El "sol artificial" de China rompe una barrera histórica en fusión nuclear y acerca la energía limpia casi infinita
El protagonista es el Tokamak Superconductor Avanzado Experimental (EAST), una de las instalaciones más avanzadas del mundo en confinamiento magnético. Según ha informado la Academia China de Ciencias, el experimento consiguió sostener el plasma -el cuarto estado de la materia- más allá del rango operativo habitual, en condiciones que hasta hace poco se asociaban directamente con la inestabilidad y el colapso de la reacción.
Los resultados, publicados el 1 de enero en Science Advances, describen un escenario especialmente relevante: el plasma se mantuvo estable a densidades entre 1,3 y 1,65 veces superiores al límite de Greenwald, una referencia clásica que marca el umbral a partir del cual los tokamaks suelen perder el control. El estudio, codirigido por el profesor Ping Zhu, de la Universidad de Ciencia y Tecnología de China, apunta además a un enfoque escalable, algo clave para los reactores de nueva generación.
La fusión nuclear lleva décadas prometiendo una fuente de energía limpia, sin emisiones de carbono y con residuos muy limitados. El proceso imita lo que ocurre en el interior del Sol, fusionando núcleos ligeros mediante temperaturas y presiones extremas. El problema es conocido: en la Tierra, mantener ese plasma caliente, denso y estable consume más energía de la que se obtiene. Por eso, cada avance suele ser incremental, casi quirúrgico.
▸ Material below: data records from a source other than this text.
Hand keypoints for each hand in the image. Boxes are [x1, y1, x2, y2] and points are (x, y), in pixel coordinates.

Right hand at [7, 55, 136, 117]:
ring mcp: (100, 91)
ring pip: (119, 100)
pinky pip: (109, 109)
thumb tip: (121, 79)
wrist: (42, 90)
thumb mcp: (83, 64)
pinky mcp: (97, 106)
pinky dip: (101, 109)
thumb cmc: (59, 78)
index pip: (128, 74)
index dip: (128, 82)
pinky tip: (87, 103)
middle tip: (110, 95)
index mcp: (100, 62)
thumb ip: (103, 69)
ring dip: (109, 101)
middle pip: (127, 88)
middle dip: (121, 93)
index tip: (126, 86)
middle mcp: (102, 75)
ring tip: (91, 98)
En el caso de EAST, el progreso se logró afinando la interacción entre el plasma y las paredes del reactor, ajustando tanto la presión del gas como el calentamiento por microondas. Esto permitió alcanzar un estado teórico conocido como "régimen libre de densidad", en el que el plasma permanece estable incluso cuando la densidad sigue aumentando.
Aunque no es la primera vez que se rebasa el límite de Greenwald, la estabilidad lograda distingue este experimento. Y su impacto va más allá de China: proyectos como ITER, el gran tokamak internacional que se construye en Francia, dependen de este tipo de datos para reducir riesgos técnicos. La fusión aún no resolverá la crisis climática actual, pero avances como este consolidan el camino hacia una posible energía del futuro.